By Natalie Mayen, Manager – Catalyst
“We have to be more Mexican than the Mexicans and more American than the Americans, both at the same time! It’s exhausting!”… a line from a movie I’ve seen millions of times, Selena, and one that continues to bring me chills each time I watch. At a young age, I never realized how much I would connect with those words until I got older. I grew up with a mix of cultures and traditions – I was raised by a Mexican mother and stepfather, a Guatemalan father and a Peruvian stepmother. I’ve lived in Chicago my whole life, so I’ve always been surrounded by people with diverse backgrounds. Never did I consider what it would be like to work somewhere where I felt like an outsider because of my different upbringing, let alone think that what I chose to do for work would also leave me feeling left out of my own family because it was new to them too, this line of work wasn’t something they were familiar with.
Taking it back a few years – I was in my second year of grad school, getting ready to start my first internship at a PR agency (this was before I joined Golin). I didn’t know what to expect, but I knew it was going to be a huge shift from leaving my job at the Chicago Park District. I expected a change of pace, wardrobe, daily to-do’s, etc., but what I wasn’t ready for was the huge cultural shift. I remember the nerves of my first day at a new job were immediately overcome by the culture shock I experienced. No one looked like me or had a similar background, it was clear, I was different. I was one of two Latinas in the room. I remember the first few weeks I even reconsidered whether this is what I wanted to do. I tried to ignore it and instead focused on excitement when my first onboarding was scheduled. That was until I found out I was put on the assignment because I was Spanish-speaking and the focus was on a “spicy product.” Now I wouldn’t have minded helping if the plan was developed to target the Hispanic consumer because the product indexed high within that market or insights led us to a plan that was developed for the consumer – but no. It was simply pitched to these outlets because it was “spicy.” Next came a time when someone said, “Aww look at your cute Mexican shoes.” I assume she thought they were huaraches, which left me stunned because they were Toms. As if any colorful shoe I wore deemed them “Mexican shoes.” And then there was a time that a former co-worker went to Mexico and brought back candy, and when I didn’t know what was on the table I was met with remarks like, “Isn’t this something you should know?” I realized that this is something many LatinX faced, they are automatically labeled Mexican when they really come from different parts of Latin America or are expected to be experts on all things considered “Mexican.” The stereotype followed me everywhere.

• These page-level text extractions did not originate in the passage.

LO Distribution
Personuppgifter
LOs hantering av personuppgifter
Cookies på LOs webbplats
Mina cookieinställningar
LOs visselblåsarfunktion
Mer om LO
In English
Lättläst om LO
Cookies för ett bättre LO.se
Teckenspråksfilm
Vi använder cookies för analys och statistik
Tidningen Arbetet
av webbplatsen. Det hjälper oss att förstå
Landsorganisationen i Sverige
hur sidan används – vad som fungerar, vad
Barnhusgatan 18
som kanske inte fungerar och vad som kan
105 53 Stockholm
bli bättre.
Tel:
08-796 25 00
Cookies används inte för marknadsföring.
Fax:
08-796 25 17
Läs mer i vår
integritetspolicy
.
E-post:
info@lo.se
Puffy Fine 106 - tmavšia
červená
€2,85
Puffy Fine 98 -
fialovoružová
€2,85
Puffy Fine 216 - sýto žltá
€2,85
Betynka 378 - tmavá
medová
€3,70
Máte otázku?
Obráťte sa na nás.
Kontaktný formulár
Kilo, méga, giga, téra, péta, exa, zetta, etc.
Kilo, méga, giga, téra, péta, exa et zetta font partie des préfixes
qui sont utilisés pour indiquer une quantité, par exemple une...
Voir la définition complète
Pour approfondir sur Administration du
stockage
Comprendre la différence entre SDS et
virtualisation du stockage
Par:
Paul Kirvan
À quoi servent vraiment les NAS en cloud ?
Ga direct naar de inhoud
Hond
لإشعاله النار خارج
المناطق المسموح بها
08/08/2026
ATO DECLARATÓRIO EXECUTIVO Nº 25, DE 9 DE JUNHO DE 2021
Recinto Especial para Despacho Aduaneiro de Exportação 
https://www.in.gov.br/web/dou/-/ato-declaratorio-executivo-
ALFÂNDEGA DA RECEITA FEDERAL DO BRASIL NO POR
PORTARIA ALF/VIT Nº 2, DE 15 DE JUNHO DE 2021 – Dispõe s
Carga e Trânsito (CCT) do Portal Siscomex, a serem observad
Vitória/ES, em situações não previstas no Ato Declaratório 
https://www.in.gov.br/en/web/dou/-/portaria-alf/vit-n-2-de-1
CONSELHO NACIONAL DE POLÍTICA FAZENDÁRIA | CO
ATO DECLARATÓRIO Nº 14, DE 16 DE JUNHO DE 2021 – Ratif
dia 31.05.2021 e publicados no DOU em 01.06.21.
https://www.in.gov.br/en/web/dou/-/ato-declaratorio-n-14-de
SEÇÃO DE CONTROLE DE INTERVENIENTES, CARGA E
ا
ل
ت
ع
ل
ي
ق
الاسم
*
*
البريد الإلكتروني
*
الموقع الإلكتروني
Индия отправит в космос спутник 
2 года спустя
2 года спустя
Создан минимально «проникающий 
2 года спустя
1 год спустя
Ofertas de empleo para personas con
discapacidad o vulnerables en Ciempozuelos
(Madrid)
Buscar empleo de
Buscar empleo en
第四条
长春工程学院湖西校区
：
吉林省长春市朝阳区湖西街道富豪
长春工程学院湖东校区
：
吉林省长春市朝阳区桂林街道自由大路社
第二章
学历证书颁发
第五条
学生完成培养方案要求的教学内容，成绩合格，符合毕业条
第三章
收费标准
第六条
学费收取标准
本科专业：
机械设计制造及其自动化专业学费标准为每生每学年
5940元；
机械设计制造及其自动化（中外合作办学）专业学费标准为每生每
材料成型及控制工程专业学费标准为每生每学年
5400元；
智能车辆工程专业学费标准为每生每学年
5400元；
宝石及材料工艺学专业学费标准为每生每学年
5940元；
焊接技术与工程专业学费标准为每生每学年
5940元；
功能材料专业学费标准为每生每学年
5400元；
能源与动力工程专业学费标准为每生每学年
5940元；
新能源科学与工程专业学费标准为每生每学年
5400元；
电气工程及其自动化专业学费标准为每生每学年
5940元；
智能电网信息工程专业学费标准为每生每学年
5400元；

These were just early moments that I realized that I was going to have to get really comfortable with making others feel uncomfortable because changing who I am or how I grew up was not an option (nor would I ever want to).
What many people didn’t realize is, while I was dealing with finding my place in a new world, mine was changing at home too. I was the first in my family to finish college, go to grad school and venture into the corporate world. While my parents were ecstatic and proud, there were people in my family who met my accomplishments with critique. So often I heard from relatives that I was “Fufurufo” – aka pretentious, better-than, etc. And even though it sucked to hear, I understand this was something new for my family too and they were learning as much as I was. If I missed a birthday, dinner, or any event for anything work-related it was a blow to them, so it was almost easier to reject the unknown then to try to understand where I was coming from. I wasn’t trying to lose touch with my culture and family, but I was still learning to balance between them, work, school and everything in my life.
It’s been over five years since the day I stepped into that first agency and I know there is still so much work to do. Sometimes I have to remind myself that even though it’s easier to revert to just observing what’s going on, if I don’t say something, who will? While my parents have always taught me to speak my mind, I also come from a culture that tells you to keep your head down and just work hard. I can’t tell you how many times I’ve heard “calladita te ves más bonita” which translates to, “you look prettier when you stay quiet.” While we aren’t talking about looks here, you get the point. So, while we are constantly encouraged to stand up for each other, I truly believe I will be heard now more than ever. I know sometimes it’s hard to break out of what you’ve heard growing up so, to anyone who is going through this internal battle, ponte las pilas, the time to speak up is now!